Tests for the virus have been difficult to come by, especially in the U.S. Healthcare professionals around the country are begging people who suspect that they might have contracted COVID-19 to stay home unless they’re showing the most extreme of symptoms because of a shortage of testing kits.
Starting April 1, the medical device manufacturer plans to supply 50,000 of the tests a day. The test looks for fragments of the coronavirus genome, which can be detected quickly when the virus levels are high.
According to John Frels, vice president of research and development at Abbott Diagnostics, a thorough search to definitively rule out an infection can take up to 13 minutes at the most.

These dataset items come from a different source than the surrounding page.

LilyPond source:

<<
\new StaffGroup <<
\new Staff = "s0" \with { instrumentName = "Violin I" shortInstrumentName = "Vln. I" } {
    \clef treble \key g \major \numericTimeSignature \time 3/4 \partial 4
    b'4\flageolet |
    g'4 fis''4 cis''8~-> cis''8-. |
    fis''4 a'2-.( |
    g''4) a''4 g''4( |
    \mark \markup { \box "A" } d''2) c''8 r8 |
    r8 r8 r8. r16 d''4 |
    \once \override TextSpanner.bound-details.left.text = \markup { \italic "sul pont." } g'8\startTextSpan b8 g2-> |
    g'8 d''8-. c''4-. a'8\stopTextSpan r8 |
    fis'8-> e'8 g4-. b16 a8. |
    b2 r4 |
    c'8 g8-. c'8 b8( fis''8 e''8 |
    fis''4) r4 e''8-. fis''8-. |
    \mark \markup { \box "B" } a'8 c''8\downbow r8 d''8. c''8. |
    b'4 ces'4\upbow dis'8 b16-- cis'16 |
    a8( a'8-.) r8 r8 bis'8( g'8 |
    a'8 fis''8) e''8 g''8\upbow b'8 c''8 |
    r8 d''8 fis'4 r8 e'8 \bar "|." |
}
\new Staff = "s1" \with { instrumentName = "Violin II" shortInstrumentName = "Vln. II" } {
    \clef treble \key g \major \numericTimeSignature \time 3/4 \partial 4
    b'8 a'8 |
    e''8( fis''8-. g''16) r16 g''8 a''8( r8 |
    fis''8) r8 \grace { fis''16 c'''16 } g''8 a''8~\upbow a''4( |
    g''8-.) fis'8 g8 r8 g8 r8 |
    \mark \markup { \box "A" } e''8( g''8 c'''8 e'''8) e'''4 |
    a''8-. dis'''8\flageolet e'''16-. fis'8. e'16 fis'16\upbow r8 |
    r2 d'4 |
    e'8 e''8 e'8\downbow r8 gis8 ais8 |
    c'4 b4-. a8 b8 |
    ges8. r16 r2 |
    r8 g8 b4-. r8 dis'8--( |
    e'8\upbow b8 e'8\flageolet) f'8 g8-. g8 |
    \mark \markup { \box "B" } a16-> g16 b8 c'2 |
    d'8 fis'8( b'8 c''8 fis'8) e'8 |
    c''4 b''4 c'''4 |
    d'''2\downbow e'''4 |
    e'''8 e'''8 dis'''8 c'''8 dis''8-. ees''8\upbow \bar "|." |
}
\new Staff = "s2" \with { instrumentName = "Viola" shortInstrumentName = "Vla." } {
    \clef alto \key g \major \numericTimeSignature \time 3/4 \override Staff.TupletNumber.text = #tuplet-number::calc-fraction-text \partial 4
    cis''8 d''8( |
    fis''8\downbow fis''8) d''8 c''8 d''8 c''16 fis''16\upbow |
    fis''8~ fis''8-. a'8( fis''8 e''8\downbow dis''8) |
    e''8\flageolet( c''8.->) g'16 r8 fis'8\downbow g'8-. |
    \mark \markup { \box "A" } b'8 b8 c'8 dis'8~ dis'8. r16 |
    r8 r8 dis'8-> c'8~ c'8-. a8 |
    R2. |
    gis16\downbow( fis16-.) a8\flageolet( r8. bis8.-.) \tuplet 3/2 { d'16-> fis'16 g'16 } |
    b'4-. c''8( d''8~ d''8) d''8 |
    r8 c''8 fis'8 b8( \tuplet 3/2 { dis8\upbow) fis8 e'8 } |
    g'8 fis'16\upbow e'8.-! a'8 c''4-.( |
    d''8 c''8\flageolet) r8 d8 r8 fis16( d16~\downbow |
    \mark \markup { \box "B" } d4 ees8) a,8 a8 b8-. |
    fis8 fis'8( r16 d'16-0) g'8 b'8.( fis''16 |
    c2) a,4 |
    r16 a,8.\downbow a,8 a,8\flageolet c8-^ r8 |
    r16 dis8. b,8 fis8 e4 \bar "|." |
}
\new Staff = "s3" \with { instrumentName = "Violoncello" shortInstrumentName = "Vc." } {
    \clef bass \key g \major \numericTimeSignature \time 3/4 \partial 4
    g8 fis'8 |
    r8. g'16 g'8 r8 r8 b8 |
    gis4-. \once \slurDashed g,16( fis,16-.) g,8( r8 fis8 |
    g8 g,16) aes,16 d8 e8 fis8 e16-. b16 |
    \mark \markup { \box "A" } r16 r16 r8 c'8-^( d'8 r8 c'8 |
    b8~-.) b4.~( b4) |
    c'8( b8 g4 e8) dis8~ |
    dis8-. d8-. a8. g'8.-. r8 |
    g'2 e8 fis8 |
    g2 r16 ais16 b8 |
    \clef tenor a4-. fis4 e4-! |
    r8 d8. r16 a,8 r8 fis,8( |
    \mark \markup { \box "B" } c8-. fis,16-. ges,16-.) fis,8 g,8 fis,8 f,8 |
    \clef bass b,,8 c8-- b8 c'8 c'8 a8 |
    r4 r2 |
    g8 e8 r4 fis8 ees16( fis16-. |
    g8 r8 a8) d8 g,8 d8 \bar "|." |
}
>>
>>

“This is really going to provide a tremendous opportunity for frontline caregivers, those having to diagnose a lot of infections, to close the gap with our testing,” Frels told Bloomberg. “A clinic will be able to turn that result around quickly, while the patient is waiting.”
The test, which can be set up almost anywhere, starts with taking a swab from the back of the throat or the nose, then mixing it with a chemical solution that breaks open the virus and releases its RNA. Then, the mixture is placed in Abbott’s system, a small box weighing just under seven pounds, that can identify and amplify select sequences of the coronavirus genome and ignore contamination from other viruses.
The company is working with the Trump administration to ensure the first cartridges used to perform the tests are sent to hospital emergency rooms, urgent-care clinics,, and doctors’ offices.
Public health officials are predicting that the coronavirus outbreak will continue well into the rest of the spring and potentially even spill into the summer. That means that the government has to act quickly and efficiently to contain the respiratory virus, and hopefully this will be the first big step.